06-27-2006 10:00 AM
06-28-2006 06:24 PM
06-28-2006 11:11 PM
Capt. Jack -
I think I can shed some light on the change of behavior. Specifically, in 3.0 and earlier, if a user suspends on a step that caused an error because on the run-time error dialog box, and the user terminated the execution because of the error, TestStand was incorrectly changing the Error status to Terminated for that step. We feel that the Error status should not be altered, so there was a change made in 3.1 to ensure that if a termination does not affect the status of a step that has already executed and set its status. In addition, if the termination occurs while a step is executing and the status has not yet been set, the termination status is given to the executing step upon completion, independent of whether the step is monitoring for a termination status change.
When you say that "This Step Terminates on Failures", I assume that the step calls termination but the step is also directly setting the status. One option is to modify the step to either not set the status on termination or explicitly set the status to "Terminated". For example, if your step type is using the Status Expression like the NI Pass/Fail step type, you could set the status to Terminated as shown below:
Step.DataSource != "Step.Result.PassFail" ? Step.Result.PassFail = Evaluate(Step.DataSource) : False; Step.Result.PassFail ? "Passed" : "Terminated")
Hope this helps...
06-29-2006 10:20 AM
06-29-2006 02:31 PM
06-29-2006 05:25 PM
Scott,
I was able to implement this using the ProcessModelPostResultListEntry callback, which is already enabled in the Sequential Process Model for use with the Database and OTF functionality. It was a simple matter to add Active X checks for the termination state, and then overwrite the Step.Result.Status with "Terminated" as necessary. The reason why I prefer this is that upper level calling sequences would return Passed when a Termination Event occurred inside them, and the report was incorrectly documenting the calling sequence as Passed rather than incomplete (Terminated). While I realize this could be solved by proper initialization of the Pass/Fail or evaluation return value to a failing value at the beginning of the call, I would prefer a method that guarantees documenting that the step did not complete properly (i.e.; no false Passes).
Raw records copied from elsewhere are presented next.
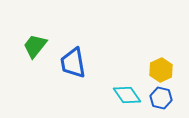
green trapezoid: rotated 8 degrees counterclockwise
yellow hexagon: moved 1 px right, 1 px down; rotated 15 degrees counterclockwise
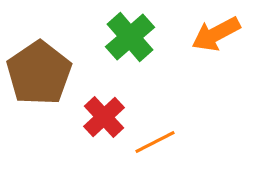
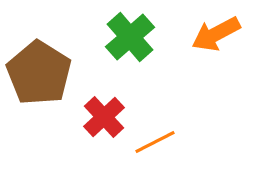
brown pentagon: rotated 6 degrees counterclockwise
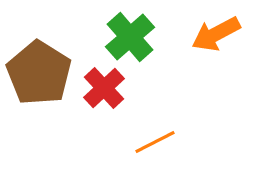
red cross: moved 29 px up
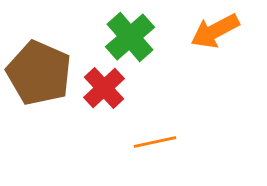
orange arrow: moved 1 px left, 3 px up
brown pentagon: rotated 8 degrees counterclockwise
orange line: rotated 15 degrees clockwise
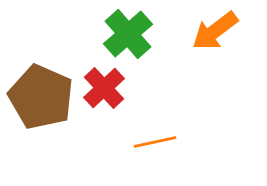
orange arrow: rotated 9 degrees counterclockwise
green cross: moved 2 px left, 3 px up
brown pentagon: moved 2 px right, 24 px down
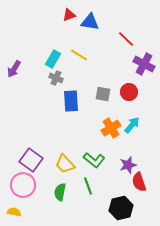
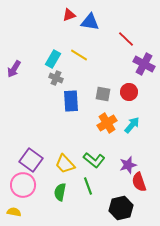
orange cross: moved 4 px left, 5 px up
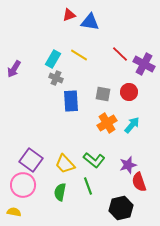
red line: moved 6 px left, 15 px down
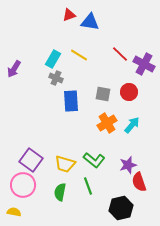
yellow trapezoid: rotated 30 degrees counterclockwise
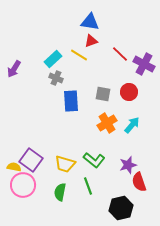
red triangle: moved 22 px right, 26 px down
cyan rectangle: rotated 18 degrees clockwise
yellow semicircle: moved 45 px up
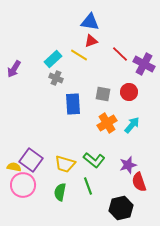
blue rectangle: moved 2 px right, 3 px down
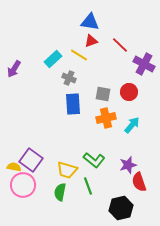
red line: moved 9 px up
gray cross: moved 13 px right
orange cross: moved 1 px left, 5 px up; rotated 18 degrees clockwise
yellow trapezoid: moved 2 px right, 6 px down
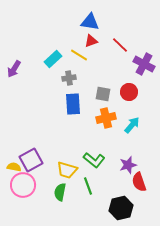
gray cross: rotated 32 degrees counterclockwise
purple square: rotated 25 degrees clockwise
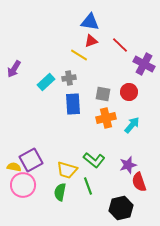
cyan rectangle: moved 7 px left, 23 px down
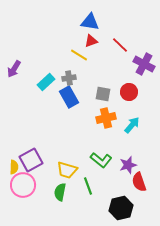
blue rectangle: moved 4 px left, 7 px up; rotated 25 degrees counterclockwise
green L-shape: moved 7 px right
yellow semicircle: rotated 80 degrees clockwise
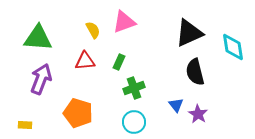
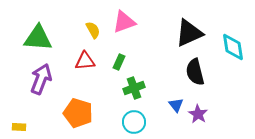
yellow rectangle: moved 6 px left, 2 px down
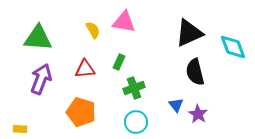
pink triangle: rotated 30 degrees clockwise
cyan diamond: rotated 12 degrees counterclockwise
red triangle: moved 8 px down
orange pentagon: moved 3 px right, 1 px up
cyan circle: moved 2 px right
yellow rectangle: moved 1 px right, 2 px down
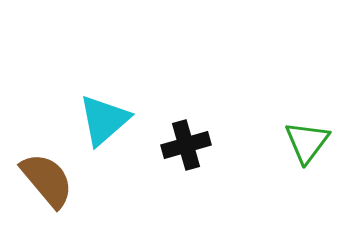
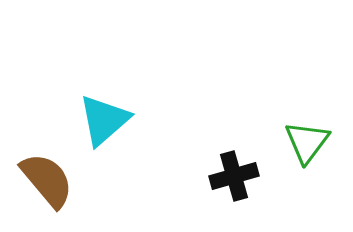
black cross: moved 48 px right, 31 px down
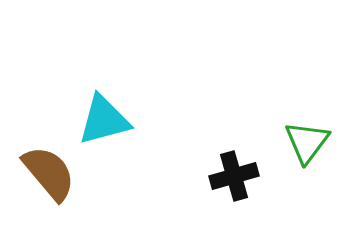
cyan triangle: rotated 26 degrees clockwise
brown semicircle: moved 2 px right, 7 px up
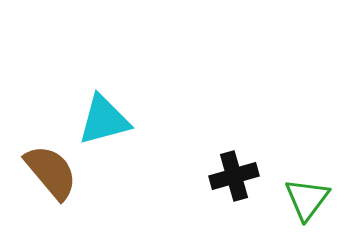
green triangle: moved 57 px down
brown semicircle: moved 2 px right, 1 px up
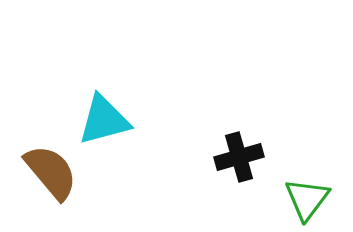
black cross: moved 5 px right, 19 px up
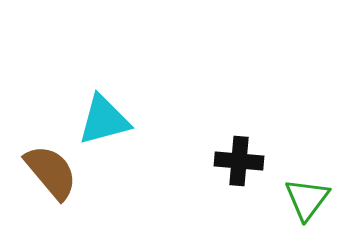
black cross: moved 4 px down; rotated 21 degrees clockwise
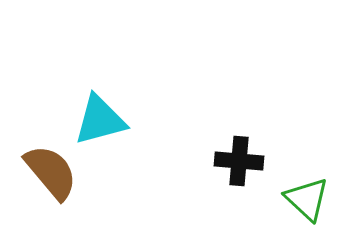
cyan triangle: moved 4 px left
green triangle: rotated 24 degrees counterclockwise
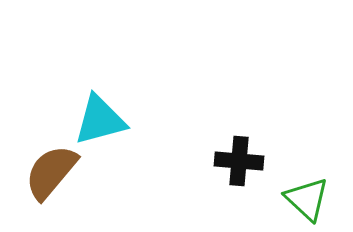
brown semicircle: rotated 100 degrees counterclockwise
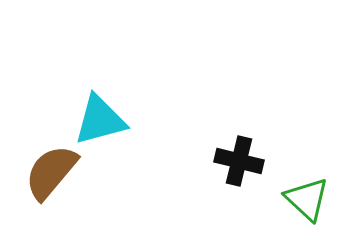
black cross: rotated 9 degrees clockwise
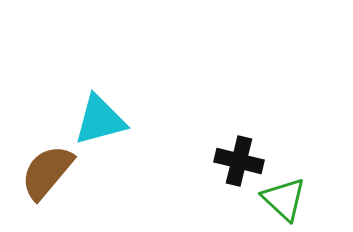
brown semicircle: moved 4 px left
green triangle: moved 23 px left
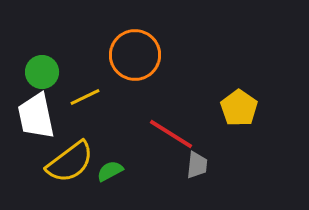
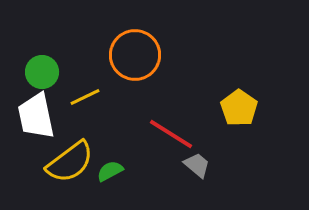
gray trapezoid: rotated 56 degrees counterclockwise
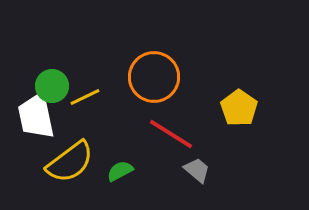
orange circle: moved 19 px right, 22 px down
green circle: moved 10 px right, 14 px down
gray trapezoid: moved 5 px down
green semicircle: moved 10 px right
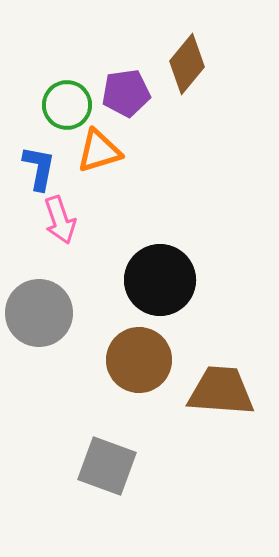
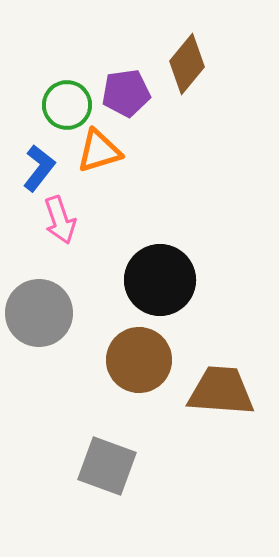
blue L-shape: rotated 27 degrees clockwise
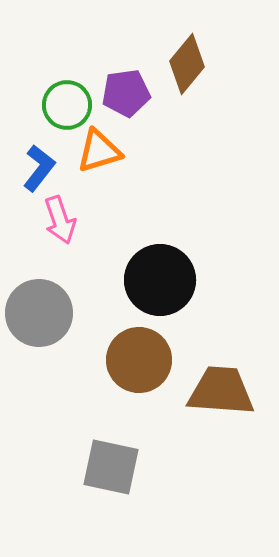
gray square: moved 4 px right, 1 px down; rotated 8 degrees counterclockwise
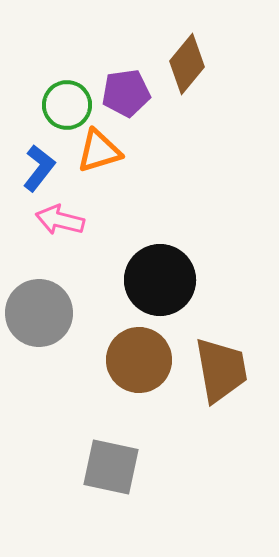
pink arrow: rotated 123 degrees clockwise
brown trapezoid: moved 21 px up; rotated 76 degrees clockwise
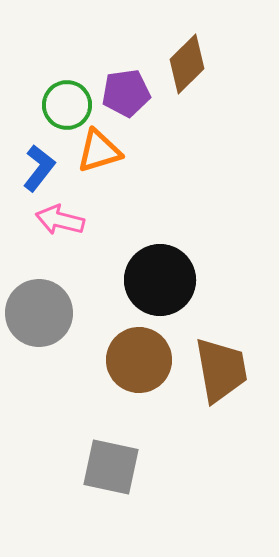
brown diamond: rotated 6 degrees clockwise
The overhead is negligible and acceptable during normal execution, and while several additional steps where involved once termination was active, it still should not be an issue for what we are doing. If we where worried about time-critical events, we'd be looking into RTOS functionality for our tests.
Thanks for your help and suggestions!
-Jack
06-29-2006 11:19 PM
Capt. Jack -
I am glad that you were able to get what you wanted with the callback. Thanks for letting us know.